*** Opening Dataset content ***
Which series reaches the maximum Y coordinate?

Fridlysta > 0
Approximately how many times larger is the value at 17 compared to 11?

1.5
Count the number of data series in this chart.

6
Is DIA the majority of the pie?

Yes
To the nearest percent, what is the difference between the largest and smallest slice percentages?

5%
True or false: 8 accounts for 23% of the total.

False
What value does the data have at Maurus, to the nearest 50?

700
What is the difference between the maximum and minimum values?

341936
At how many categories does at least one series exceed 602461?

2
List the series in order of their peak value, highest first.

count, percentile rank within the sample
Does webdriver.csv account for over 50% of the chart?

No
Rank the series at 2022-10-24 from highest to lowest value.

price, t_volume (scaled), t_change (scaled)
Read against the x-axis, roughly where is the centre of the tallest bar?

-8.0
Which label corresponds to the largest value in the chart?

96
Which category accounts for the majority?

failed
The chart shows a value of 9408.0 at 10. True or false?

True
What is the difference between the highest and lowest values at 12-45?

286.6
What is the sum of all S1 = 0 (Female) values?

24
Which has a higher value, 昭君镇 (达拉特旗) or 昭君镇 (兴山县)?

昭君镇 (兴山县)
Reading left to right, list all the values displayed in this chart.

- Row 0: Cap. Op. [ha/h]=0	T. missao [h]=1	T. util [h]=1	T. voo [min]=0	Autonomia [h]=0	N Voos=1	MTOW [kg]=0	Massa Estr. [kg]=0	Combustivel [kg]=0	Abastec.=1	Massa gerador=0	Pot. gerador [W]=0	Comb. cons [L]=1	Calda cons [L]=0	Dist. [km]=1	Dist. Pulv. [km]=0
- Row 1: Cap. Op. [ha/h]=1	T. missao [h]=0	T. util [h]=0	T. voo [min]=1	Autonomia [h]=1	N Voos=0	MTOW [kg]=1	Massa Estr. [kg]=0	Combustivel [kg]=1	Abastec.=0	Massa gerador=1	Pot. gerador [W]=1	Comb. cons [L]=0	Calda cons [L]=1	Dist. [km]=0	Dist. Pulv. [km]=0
*** Closing Dataset content ***
Please count the lines of the items above that contain the string "Voos", treating uppercase and lowercase as different, and give only the number.

2